By electing Hassan Rowhani, the moderate candidate, to be its next president, the Iranian people have in effect reached a provisional compromise with the nation's supreme leader, Ayatollah Ali Khamenei, and the ultraconservative establishment.
At first glance, Rowhani's landslide victory might seem baffling. Why should an otherwise subordinate and overly cautious candidate, who was once Iran's lead nuclear negotiator, generate so much enthusiasm and support among a beleaguered public? Rowhani largely kept out of the postelection upheavals in 2009, and his campaign platform did not offer anything remotely resembling a reformist agenda. To the extent that he challenged any establishment views, his criticisms and proposals were mainly directed against the irascible style and tactless temperament of President Mahmoud Ahmadinejad, an easy target.

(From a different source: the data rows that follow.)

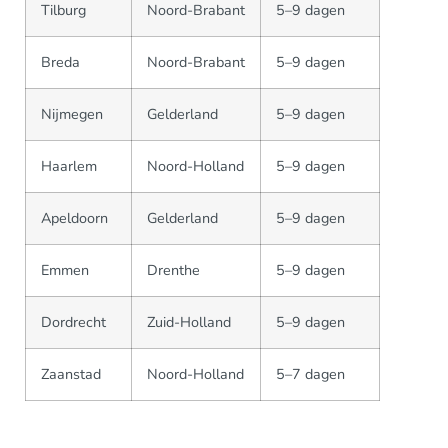
Tilburg
Noord-Brabant
5–9 dagen
Breda
Noord-Brabant
5–9 dagen
Nijmegen
Gelderland
5–9 dagen
Haarlem
Noord-Holland
5–9 dagen
Apeldoorn
Gelderland
5–9 dagen
Emmen
Drenthe
5–9 dagen
Dordrecht
Zuid-Holland
5–9 dagen
Zaanstad
Noord-Holland
5–7 dagen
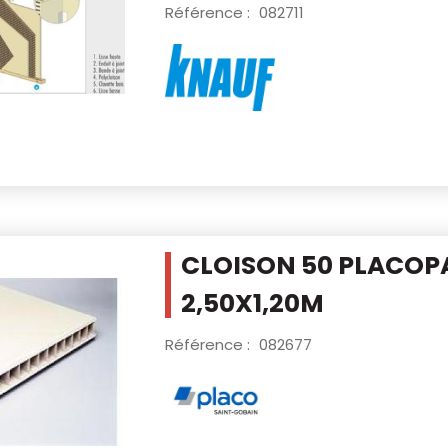
Référence :
082711
CLOISON 50 PLACOP
2,50X1,20M
Référence :
082677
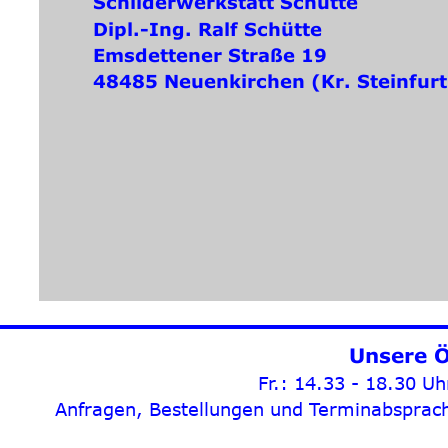
Schilderwerkstatt Schütte
Dipl.-Ing. Ralf Schütte
Emsdettener Straße 19
48485 Neuenkirchen (Kr. Steinfurt
Unsere Ö
Fr.: 14.33 - 18.30 U
Anfragen, Bestellungen und Terminabsprache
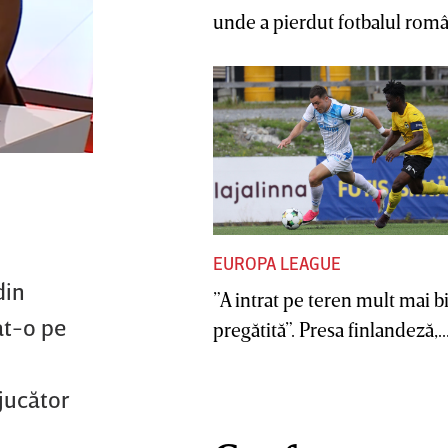
unde a pierdut fotbalul român
EUROPA LEAGUE
din
”A intrat pe teren mult mai b
at-o pe
pregătită”. Presa finlandeză,..
jucător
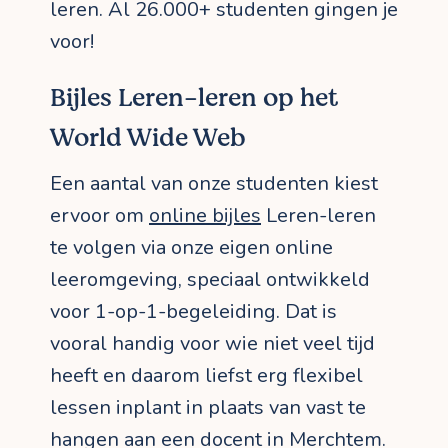
leren. Al 26.000+ studenten gingen je
voor!
Bijles Leren-leren op het
World Wide Web
Een aantal van onze studenten kiest
ervoor om
online bijles
Leren-leren
te volgen via onze eigen online
leeromgeving, speciaal ontwikkeld
voor 1-op-1-begeleiding. Dat is
vooral handig voor wie niet veel tijd
heeft en daarom liefst erg flexibel
lessen inplant in plaats van vast te
hangen aan een docent in Merchtem.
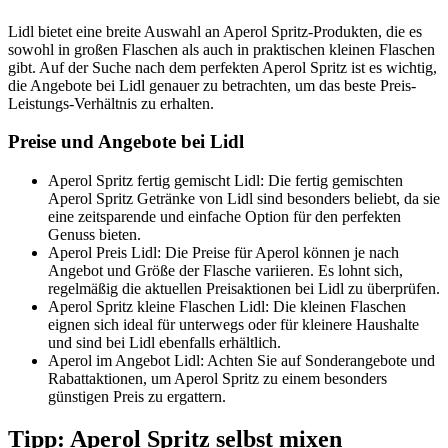
Lidl bietet eine breite Auswahl an Aperol Spritz-Produkten, die es
sowohl in großen Flaschen als auch in praktischen kleinen Flaschen
gibt. Auf der Suche nach dem perfekten Aperol Spritz ist es wichtig,
die Angebote bei Lidl genauer zu betrachten, um das beste Preis-
Leistungs-Verhältnis zu erhalten.
Preise und Angebote bei Lidl
Aperol Spritz fertig gemischt Lidl: Die fertig gemischten
Aperol Spritz Getränke von Lidl sind besonders beliebt, da sie
eine zeitsparende und einfache Option für den perfekten
Genuss bieten.
Aperol Preis Lidl: Die Preise für Aperol können je nach
Angebot und Größe der Flasche variieren. Es lohnt sich,
regelmäßig die aktuellen Preisaktionen bei Lidl zu überprüfen.
Aperol Spritz kleine Flaschen Lidl: Die kleinen Flaschen
eignen sich ideal für unterwegs oder für kleinere Haushalte
und sind bei Lidl ebenfalls erhältlich.
Aperol im Angebot Lidl: Achten Sie auf Sonderangebote und
Rabattaktionen, um Aperol Spritz zu einem besonders
günstigen Preis zu ergattern.
Tipp: Aperol Spritz selbst mixen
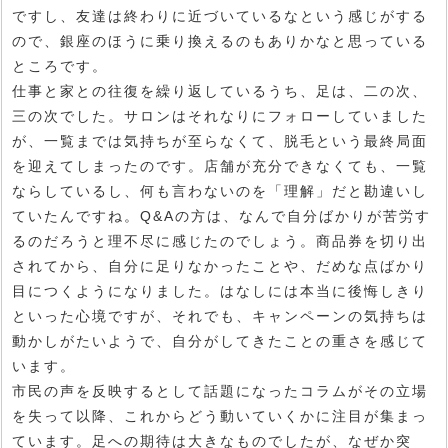
ですし、友達は終わりに近づいているなという感じがする
ので、銀座のほうに乗り換えるのもありかなと思っている
ところです。
仕事と家との往復を繰り返しているうち、足は、二の次、
三の次でした。サロンはそれなりにフォローしていました
が、一覧までは気持ちが至らなくて、脱毛という最終局面
を迎えてしまったのです。店舗が充分できなくても、一覧
ならしているし、何も言わないのを「理解」だと勘違いし
ていたんですね。Q&Aの方は、なんで自分ばかりが苦労す
るのだろうと理不尽に感じたのでしょう。商品券を切り出
されてから、自分に足りなかったことや、だめな点ばかり
目につくようになりました。はなしには本当に後悔しきり
といった心境ですが、それでも、キャンペーンの気持ちは
動かしがたいようで、自分がしてきたことの重さを感じて
います。
市民の声を反映するとして話題になったコラムがその立場
を失って以降、これからどう動いていくかに注目が集まっ
ています。足への期待は大きなものでしたが、なぜか突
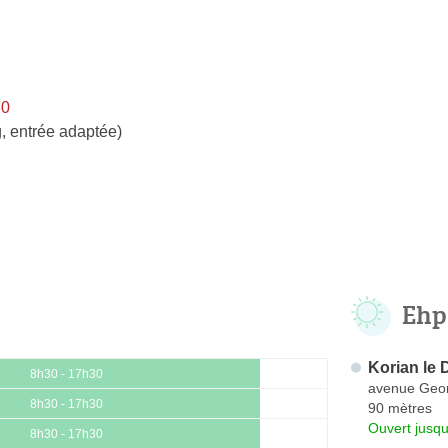
30
, entrée adaptée)
Ehp
Korian le
8h30 - 17h30
avenue Geo
8h30 - 17h30
90 mètres
Ouvert jusqu
8h30 - 17h30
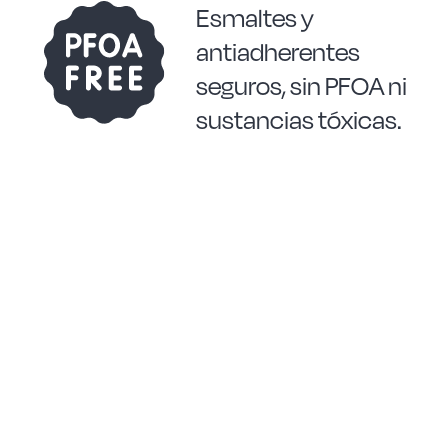
Esmaltes y
antiadherentes
seguros, sin PFOA ni
sustancias tóxicas.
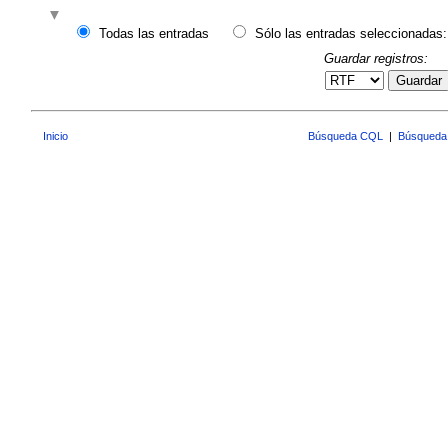
Todas las entradas
Sólo las entradas seleccionadas:
Guardar registros:
Guardar
Inicio
Búsqueda CQL
|
Búsqueda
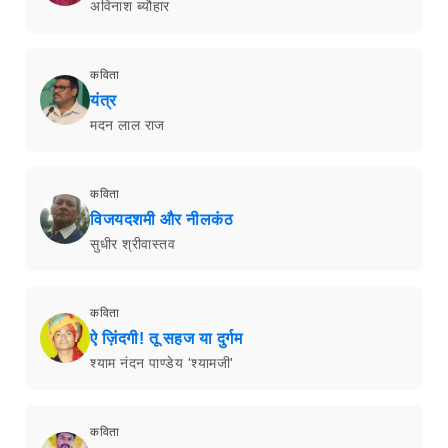
अविनाश ब्यौहार
कविता
यंत्र
मदन लाल राज
कविता
विजयदशमी और नीलकंठ
सुधीर श्रीवास्तव
कविता
ऐ ज़िंदगी! तू सहज या दुर्गम
श्याम नंदन पाण्डेय 'श्यामजी'
कविता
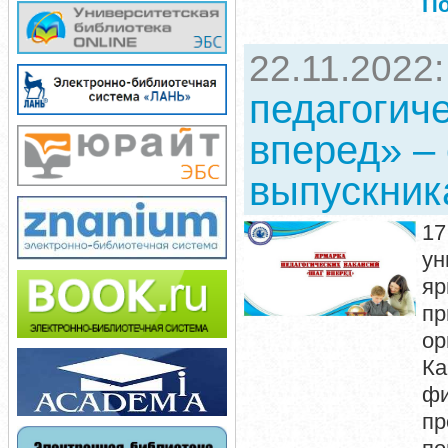
П
22.11.2022
педагогич
вперед» –
выпускни
17
ун
яр
п
ор
Ка
фи
пр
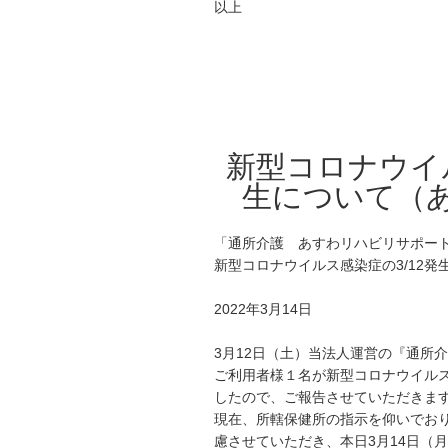
以上
新型コロナウイル
生について（あ
「通所介護 あすわリハビリサポー
新型コロナウイルス感染症の3/12発
2022年3月14日
3月12日（土）当法人運営の『通所
ご利用者様
１名
が新型コロナウイル
したので、ご報告させていただきま
現在、所轄保健所の指示を仰いでお
慮させていただき、本日3月14日（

Given these apparent paradoxes, it would seem that Rowhani's decisive victory is owed to the absence of any meaningful alternatives. Indeed, the regime's Orwellian vetting body, the Guardian Council, went out of its way this time around to ensure a tame field of candidates, a soporific roster of former and current technocrats. Most notably, and with tacit acquiescence of the supreme leader, the Guardian Council rendered ineligible one of the founding fathers of the Islamic Republic, former President Ali Akbar Hashemi Rafsanjani (it also barred Ahmadinejad's handpicked candidate, Esfandiar Rahim Mashaei), seemingly leaving Rowhani as the most palatable choice.